Dazu habe ich so ein günstiges Verbrauchsmessgerät (Voltcraft 4500 Advanced). Also selbiges in die Steckdose, Thin Client einstecken und booten. Diesmal fuhr er brav hoch ohne zu murren. Anfangs schwankt der Verbrauch noch ziemlich, aber sobald alles schön hochgefahren ist hat er sich dann bei 21.2 W eingependelt. Allerdings sind auch eine zusätzliche SSD, sowie eine 4-Port Server-Netzwerkkarte eingebaut. Mal sehen, wieviel die ausmachen. Und zum Vergleich noch der Verbrauch meines T520 (wobei das evtl. auch ein T620 ist – das Typenschild ist mehrdeutig. Gekauft habe ich ihn jedenfalls als T520).

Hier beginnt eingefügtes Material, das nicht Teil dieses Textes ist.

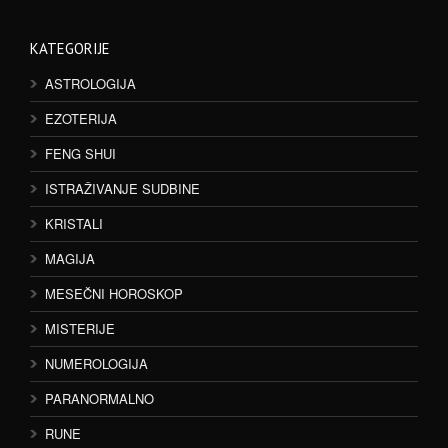
KATEGORIJE
ASTROLOGIJA
EZOTERIJA
FENG SHUI
ISTRAŽIVANJE SUDBINE
KRISTALI
MAGIJA
MESEČNI HOROSKOP
MISTERIJE
NUMEROLOGIJA
PARANORMALNO
RUNE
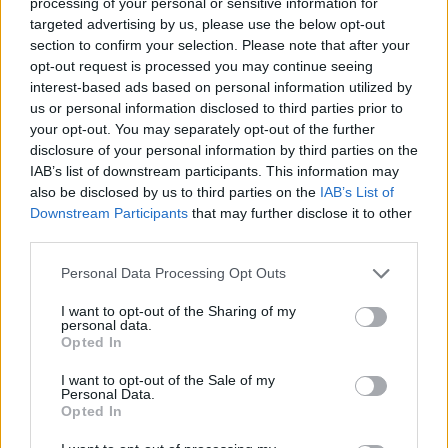
tej krwi jest zawsze więcej . Dodam również że
processing of your personal or sensitive information for
wizytę u ginekologa. Czy są jakieś metody by
bolą mnie cały czas piersi . Przepraszam że tak
targeted advertising by us, please use the below opt-out
uniknąć krwawień śródcyklicznych?
chaotycznie.
section to confirm your selection. Please note that after your
Pytanie
opt-out request is processed you may continue seeing
Na wstępie: mój cykl zwykle trwa 32/33 dni,
interest-based ads based on personal information utilized by
aktualnie mam 25 dzień cyklu. Ostatnia owulacja
us or personal information disclosed to third parties prior to
prawdopodobnie 9/10 lutego ( patrząc po sluzie
your opt-out. You may separately opt-out of the further
Forum:
Ciąża - czy to możliwe? Wszystko o...
oraz 8 lutego miałam bardzo mikro plamienie jak
disclosure of your personal information by third parties on the
IAB’s list of downstream participants. This information may
i 9 ). Stosunek odbył się 10 lutego, natomiast od
also be disclosed by us to third parties on the
IAB’s List of
około 13 lutego zaczęłam się złe czuć. 13
Downstream Participants
that may further disclose it to other
lutego robiło mi się ogólnie słabo i zaczęło
POWIĄZANE
third parties.
boleć podbrzusze, które utrzymuje się do
dzisiejszego dnia. Jest to dokładnie dość
Tematy
antykoncepcja
metody antykoncepcyjne
Personal Data Processing Opt Outs
specyficzny ból bo przy dotyku ciut niżej na lewo
tabletka antykoncepcyjna
plastry antykoncepcyjne
od pępka, tak jak by przyciskała bolącego
I want to opt-out of the Sharing of my
personal data.
siniaka. Występują również skurcze od czasu do
wkładka wewnątrzmaciczna
przerwatywa
Opted In
czasu. Od 3 dni odrzuciło mnie od kawy, jak
mogłam pić bez cukru tak teraz muszę
I want to opt-out of the Sale of my
odrobinkę pół łyżeczki do słodzić bo zwyczajnie
Personal Data.
Reklama:
Opted In
mi nie smakuje, a muszę pić codziennie że
względów zdrowotnych. Podbrzusze jest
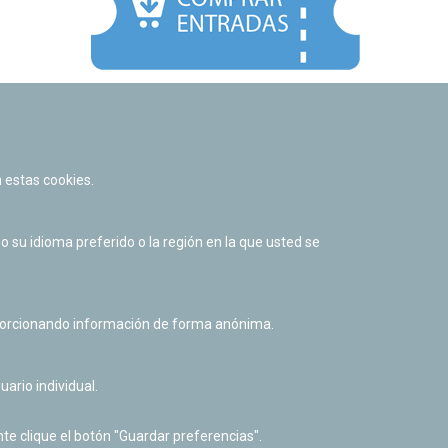
Facebook
Twitter
Youtube
Flickr
Instagr
 estas cookies.
Política de privacidad y Aviso legal
Política de cookies
su idioma preferido o la región en la que usted se
Derecho de acceso a información pública
Accesibilidad
oporcionando información de forma anónima.
uario individual.
te clique el botón "Guardar preferencias".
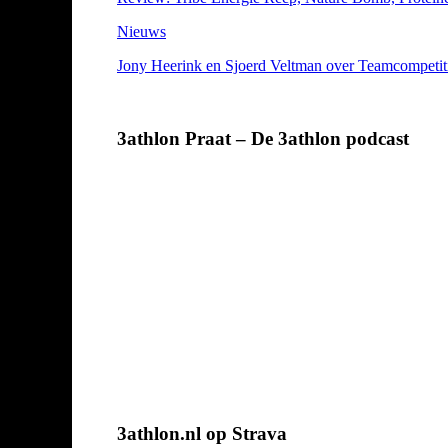
Nieuws
Jony Heerink en Sjoerd Veltman over Teamcompetities
3athlon Praat – De 3athlon podcast
3athlon.nl op Strava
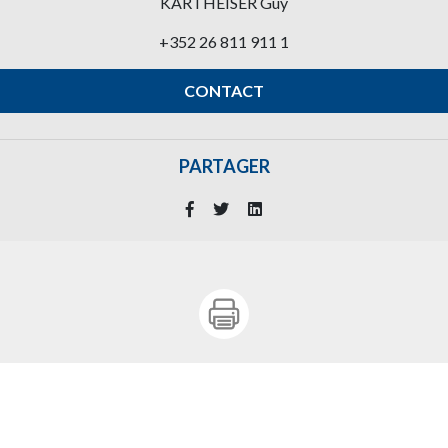
KARTHEISER Guy
+352 26 811 911 1
CONTACT
PARTAGER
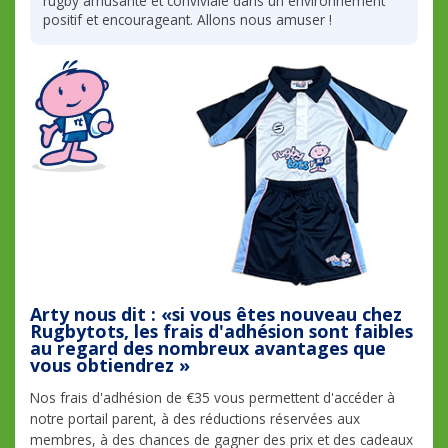
rugby amusante et conviviale dans un environnement
positif et encourageant. Allons nous amuser !
Arty nous dit : «si vous êtes nouveau chez
Rugbytots, les frais d'adhésion sont faibles
au regard des nombreux avantages que
vous obtiendrez »
Nos frais d'adhésion de €35 vous permettent d'accéder à
notre portail parent, à des réductions réservées aux
membres, à des chances de gagner des prix et des cadeaux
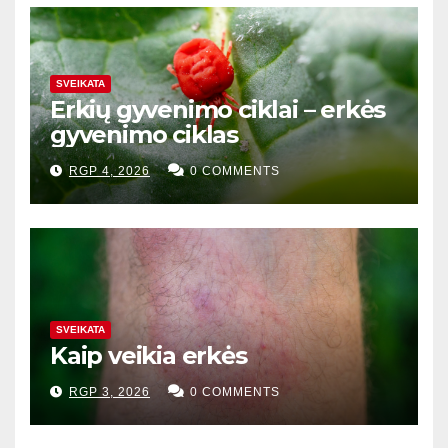
SVEIKATA
Erkių gyvenimo ciklai – erkės
gyvenimo ciklas
RGP 4, 2026
0 COMMENTS
SVEIKATA
Kaip veikia erkės
RGP 3, 2026
0 COMMENTS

Konfiguration Verbrauch (idle)
T610 plus 13.7 W
T610 plus + SSD 14.5 W
T610 plus + SSD + Ethernet Karte 21.2 W
T520 8 W

D.h. die Ethernetkarte braucht vergleichsweise viel Strom. Nun ist das ohne jede Last. Für einen Homeserver bzw. die heimische Firewall ist das vermutlich der relevante Wert, denn in diesem Zustand befindet sich das Gerät wohl die meiste Zeit. Aber es wäre natürlich interessant zu wissen, wie hoch man den Verbrauch treiben kann.

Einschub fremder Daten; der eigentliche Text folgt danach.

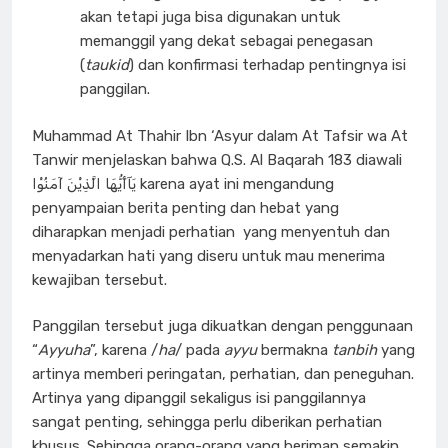
akan tetapi juga bisa digunakan untuk
memanggil yang dekat sebagai penegasan
(
taukid
) dan konfirmasi terhadap pentingnya isi
panggilan.
Muhammad At Thahir Ibn ‘Asyur dalam At Tafsir wa At
Tanwir menjelaskan bahwa Q.S. Al Baqarah 183 diawali
يَآأَيُّهَا الَّذِيْنَ آمَنُوْا karena ayat ini mengandung
penyampaian berita penting dan hebat yang
diharapkan menjadi perhatian yang menyentuh dan
menyadarkan hati yang diseru untuk mau menerima
kewajiban tersebut.
Panggilan tersebut juga dikuatkan dengan penggunaan
“
Ayyuha
”, karena /
ha
/ pada
ayyu
bermakna
tanbih
yang
artinya memberi peringatan, perhatian, dan peneguhan.
Artinya yang dipanggil sekaligus isi panggilannya
sangat penting, sehingga perlu diberikan perhatian
khusus. Sehingga orang-orang yang beriman semakin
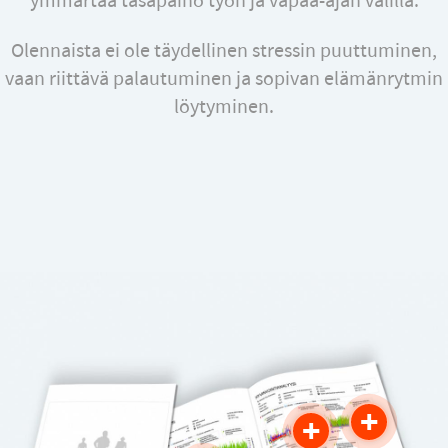
ymmärtää tasapaino työn ja vapaa-ajan välillä.
Olennaista ei ole täydellinen stressin puuttuminen,
vaan riittävä palautuminen ja sopivan elämänrytmin
löytyminen.
+
+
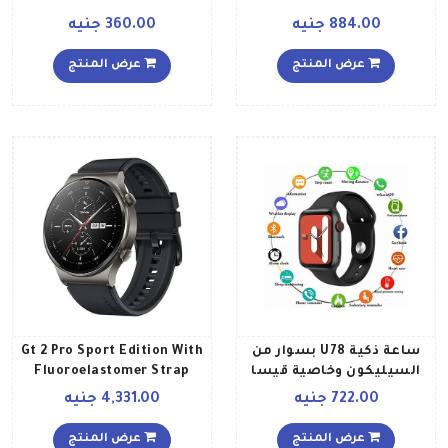
884.00 جنيه
360.00 جنيه
عرض المنتج
عرض المنتج
ساعة ذكية U78 بسوار من
Gt 2 Pro Sport Edition With
السيليكون وخاصية قيسا
Fluoroelastomer Strap
مستوى الأكسجين
أسود ليلي
722.00 جنيه
4,331.00 جنيه
وتنبيهات المكالمات، تدعم
اللغة العربية ومتوافقة مع
عرض المنتج
عرض المنتج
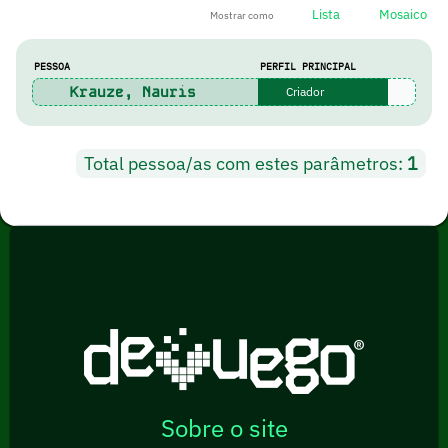
Lista
Mosaico
Mostrar como
PESSOA
PERFIL PRINCIPAL
Krauze, Nauris
Criador
Total pessoa/as com estes parâmetros:
1
Sobre o site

Also wollen wir das Ding mal ein bisschen stressen und schauen, wieviel Strom er dann gerne hätte. Dazu installieren wir uns stress-ng und machen mal ein bisschen Druck auf den Kessel:

apt install stress-ng
stress-ng -a 0

Die Option -a 0 sorgt dafür, dass für jeden Prozessorkern Stress bereitet wird. Und in der Tat bricht ein bisschen Stress aus, wie man an den ersten Zeilen des Outputs von top leicht erkennen kann:

top - 19:25:57 up 14 min,  2 users,  load average: 705.59, 385.15, 150.64
Tasks: 618 total, 254 running, 345 sleeping,   0 stopped,  19 zombie
%Cpu0  :  0.5 us, 72.8 sy, 26.7 ni,  0.0 id,  0.0 wa,  0.0 hi,  0.0 si,  0.0 st
%Cpu1  :  3.1 us, 69.5 sy, 27.2 ni,  0.0 id,  0.0 wa,  0.0 hi,  0.2 si,  0.0 st
MiB Mem :   3398.2 total,   1712.5 free,   1229.5 used,    456.1 buff/cache
MiB Swap:    976.0 total,    972.5 free,      3.5 used.   1693.4 avail Mem

Ein load average von >700 fällt nun wirklich in die Kategorie Stress – zum Vergleich: wenn ich einfach nur via ssh eingeloggt bin und nichts besonderes mache, bekomme ich:

load average: 0.00

Und wieviel Strom braucht er nun unter Stress? Knapp 32 W. Das ist weniger, als ich erwartet hatte. Aber warum will das Gerät dann ein 90W Netzteil haben? Die Erklärung kann eigentlich nur darin liegen, dass es hier um Leistungsreserven für weitere angeschlossene Peripherie geht. Vielleicht eine besonders stromfressende Grafikkarte oder Festplatte und diverse USB Geräte, die mit Strom versorgt werden wollen. Grafikkarten sind echte Stromfresser: Im Netz habe ich Werte bis zu 300 Watt für high-end Gaming Karten gefunden. Festplatten scheinen eher im Bereich von 3 - 11 Watt zu liegen. Außerdem verfügt der Thin Client über insgesamt vier USB-2 und zwei USB-3 Anschlüsse, die jeweils mit 2.5 W bzw. 4.5W spezifiziert sind – in Summe sind das auch nochmal bis zu 19 W.

Kosten

Laut Bundesverband der Energie- und Wasserwirtschaft kostete eine Kilowattstunde Strom im Juli 2021 durchschnittlich 31.94 Cent. Also kostet unser Thin Client im 24/7 Betrieb ohne Last jährlich

$$\frac{21.2}{1000} kW \cdot 24h \cdot 365 \cdot 0.3194 €/kWh = 59.32 €$$

Ob das nun viel oder wenig ist sei jedem selbst überlassen und das hängt natürlich von der Anwendung ab. Was ich aber schon erstaunlich finde ist der vergleichsweise bescheidene Ruhe-Verbrauch meines Heimservers. Das ist ein HP Micro Server Gen8 mit 2 Festplatten, einer SSD und einem Xeon E3-1270 V2 mit 3.50GHz mit 4 Cores. Meine Eaton USV sagt:

$ upsc eaton ups.realpower
23

Also 23 Watt ohne Last. Wenn ich den nun stresse, geht die load average über 800 und der Stromverbrauch steigt auf 85 W.